● **TASK GOAL**:
Retype only the lines running from the beginning of the entries below to the line with "right elbow: (347, 485)", both included. Do not include pictures.

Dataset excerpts

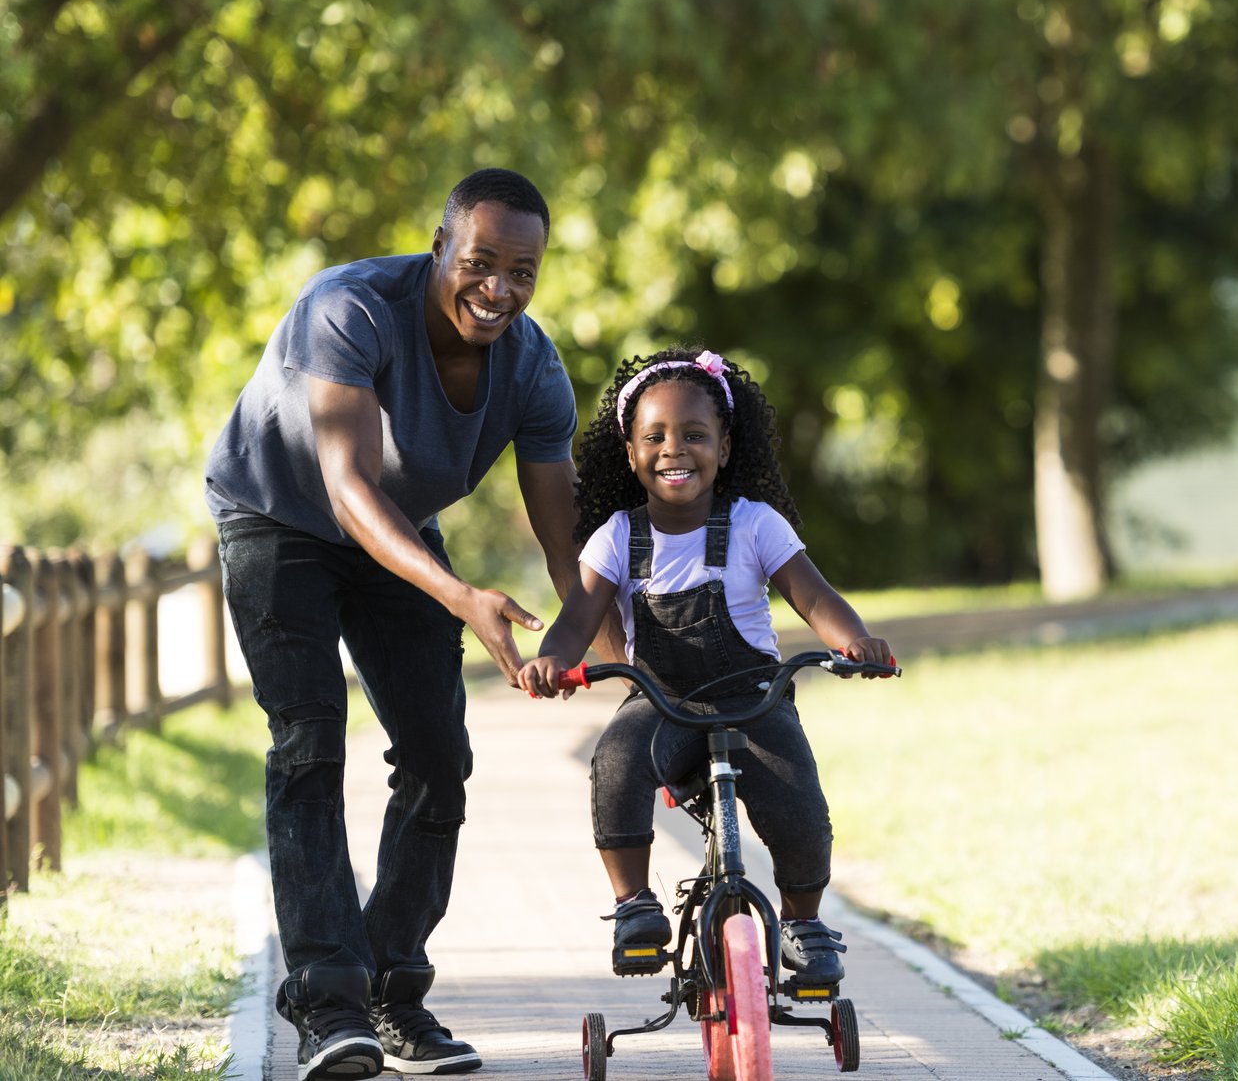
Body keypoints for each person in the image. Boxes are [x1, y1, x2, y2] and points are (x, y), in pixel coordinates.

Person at [207, 169, 594, 1079]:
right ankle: (327, 1004)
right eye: (481, 262)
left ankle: (392, 989)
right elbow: (347, 485)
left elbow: (564, 546)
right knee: (309, 744)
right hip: (275, 514)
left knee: (437, 755)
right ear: (439, 247)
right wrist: (462, 596)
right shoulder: (346, 309)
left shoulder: (533, 368)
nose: (500, 289)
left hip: (396, 534)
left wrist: (604, 656)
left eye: (523, 271)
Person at [517, 347, 893, 988]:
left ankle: (804, 923)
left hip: (754, 698)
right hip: (660, 701)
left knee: (801, 806)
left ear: (723, 446)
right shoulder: (616, 536)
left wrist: (853, 639)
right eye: (655, 436)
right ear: (630, 451)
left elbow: (813, 595)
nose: (674, 450)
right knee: (613, 761)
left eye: (694, 435)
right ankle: (635, 905)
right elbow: (578, 618)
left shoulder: (754, 524)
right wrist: (554, 660)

● **RESULT FOR THIS EXERCISE**:
Body keypoints for each person in the image. Boxes are [x1, y1, x2, y2] and points are (x, y), in pixel coordinates.

Person at [207, 169, 594, 1079]:
right ankle: (327, 1004)
right eye: (481, 262)
left ankle: (392, 989)
right elbow: (347, 485)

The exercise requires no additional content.